Friday 17th February 2017
We cruised all night.
In the morning the ocean was so calm it looked like a huge bowl of oil. Wind was only 3 knots so barely enough to ruffle the surface.
Onboard we filled our day by participating in organised activities. Graham and I wore each other out playing table tennis – twice.
By 4pm we were approaching the small chain of islands called the Vitu Group. The chain comprises 96 square klms. The main island, Garove is an extinct volcano where in ancient times one side collapsed allowing seawater to fill the crater.
Although extinct the volcanic island still has fumarole fields and thermal areas. The Vitu Islands /ˈviːtuː/ are a volcanic group with an area of 37 sq mi (96 km²) located in the Bismarck Sea off New Britain, in the southwestern Pacific Ocean. They are not technically part of the Bismarck Archipelago. Administratively they are part of Papua New Guinea. Formerly called the French Islands, the group is sometimes known as the Witu Islands.
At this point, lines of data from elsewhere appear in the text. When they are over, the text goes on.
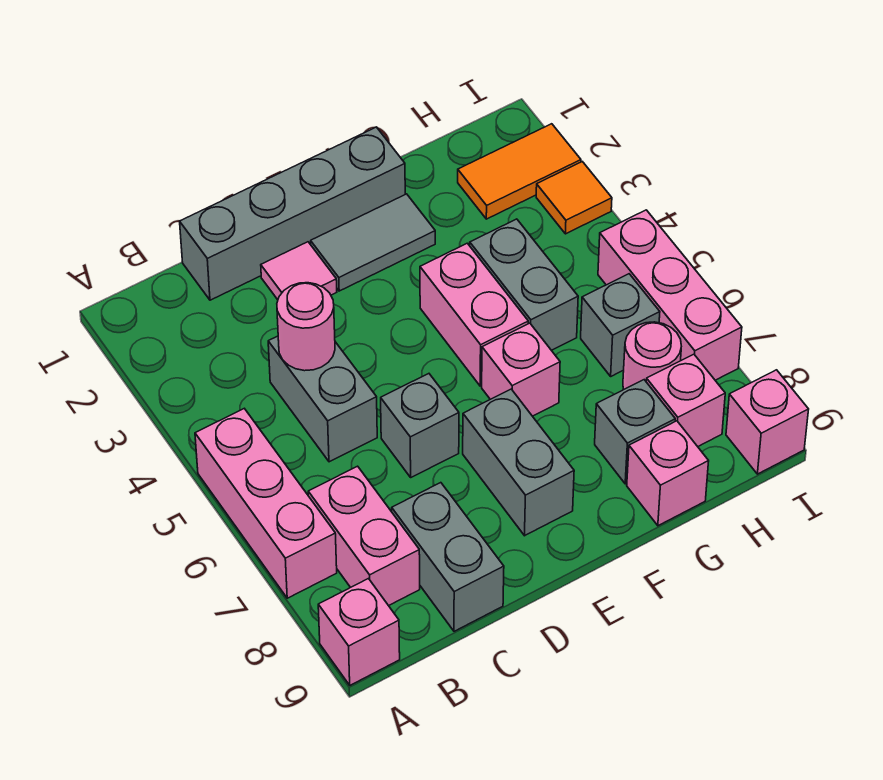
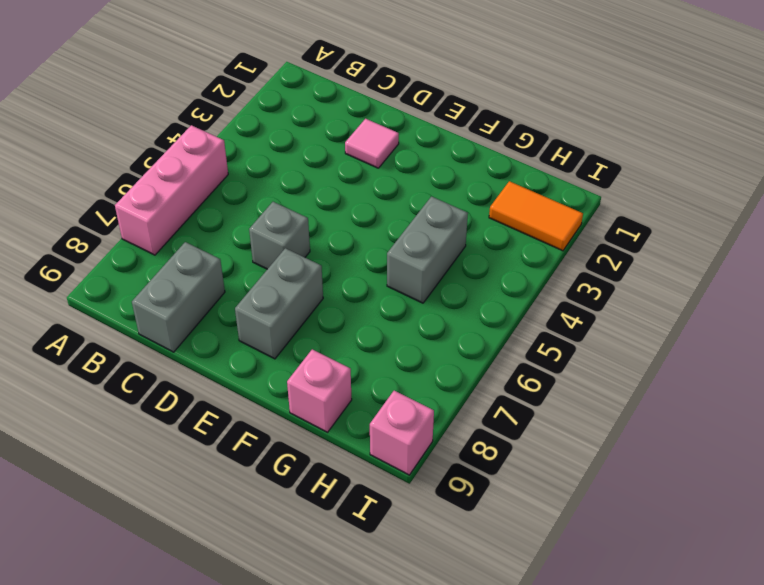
none -> pink brick A9 level 1
none -> pink brick B7:B8 level 1
none -> grey brick C1:F1 level 1

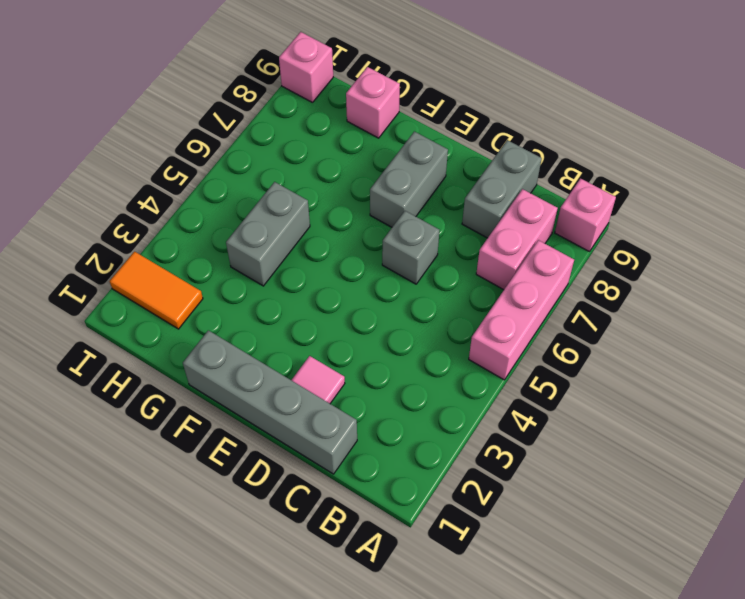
none -> grey brick C4:C5 level 1
none -> grey tile E2:F2 level 1
none -> pink brick F4:F5 level 1

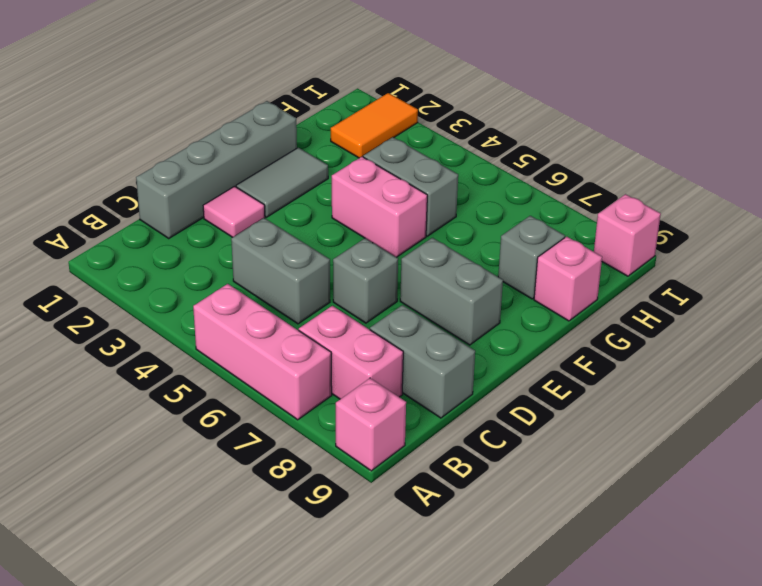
none -> pink brick F6 level 1
none -> grey brick H6 level 1
none -> pink round brick H7 level 1

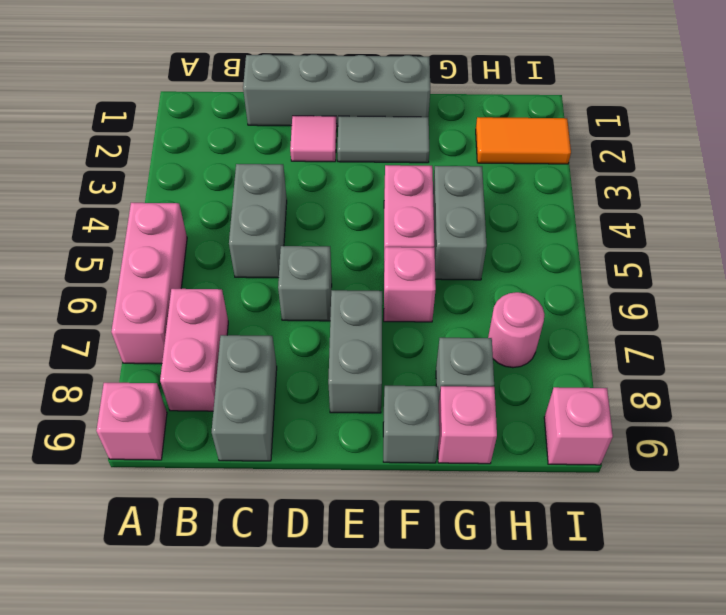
grey brick F9 level 1 -> grey brick H6 level 1
none -> pink brick H8 level 1
none -> orange tile I3 level 1
none -> pink brick I5:I7 level 1

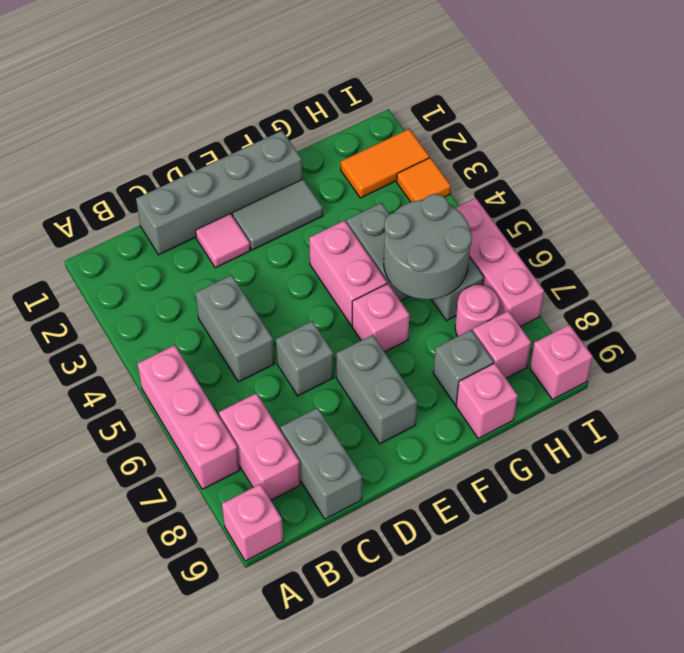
grey round brick G5:H6 level 2 -> none
none -> pink round brick C4 level 2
The group was the chief copra centre of Papua New Guinea, although cocoa is now the main crop harvested due to the depressed prices available for copra.
Today it is home to a small group of umm err Vituvians. The only outsiders to arrive here is the Pacific Aria 4 times a year and very keen divers who pay big money for exclusive dive trips to what is known as the best dive sites in the world. Several nearby reefs with waves breaking, seemingly in the middle of nowhere offer great diving as well.
Our ship cruised through the 1 Km wide entrance with a depth of 120m below the keel. During WWI this island was part of the German Empire and a warship was located inside the harbour. Lookouts watched for approaching ships which were picked off by the Germans. During WWI this island was the redoubt of the notorious militant German Archbishop Wolffe, and was to the left of the passage outside the entrance to which the Australian Navy laid blockade to the German raider of the same name – Wolf – which lay behind the entrance island to the caldera with her masts dropped to not be in visibility, all guns laid. in hope of luring the Australians in.
A large Roman Catholic church commands a magnificent view across the bay which is about 5 klms from mouth to the far crater wall.
(In 1952 a Catholic mission was established on Witu inside the big caldera that forms Johanne Albrecht Harbour. )The ship was spun in a 180 degree turn so all on board were able to view the entire crater and the harbour. Several locals in dugout outrigger canoes (lakatoys) paddled out to have a look at a rare visiting ship.
We felt kind of special as only a small number of people could visit such a remote location.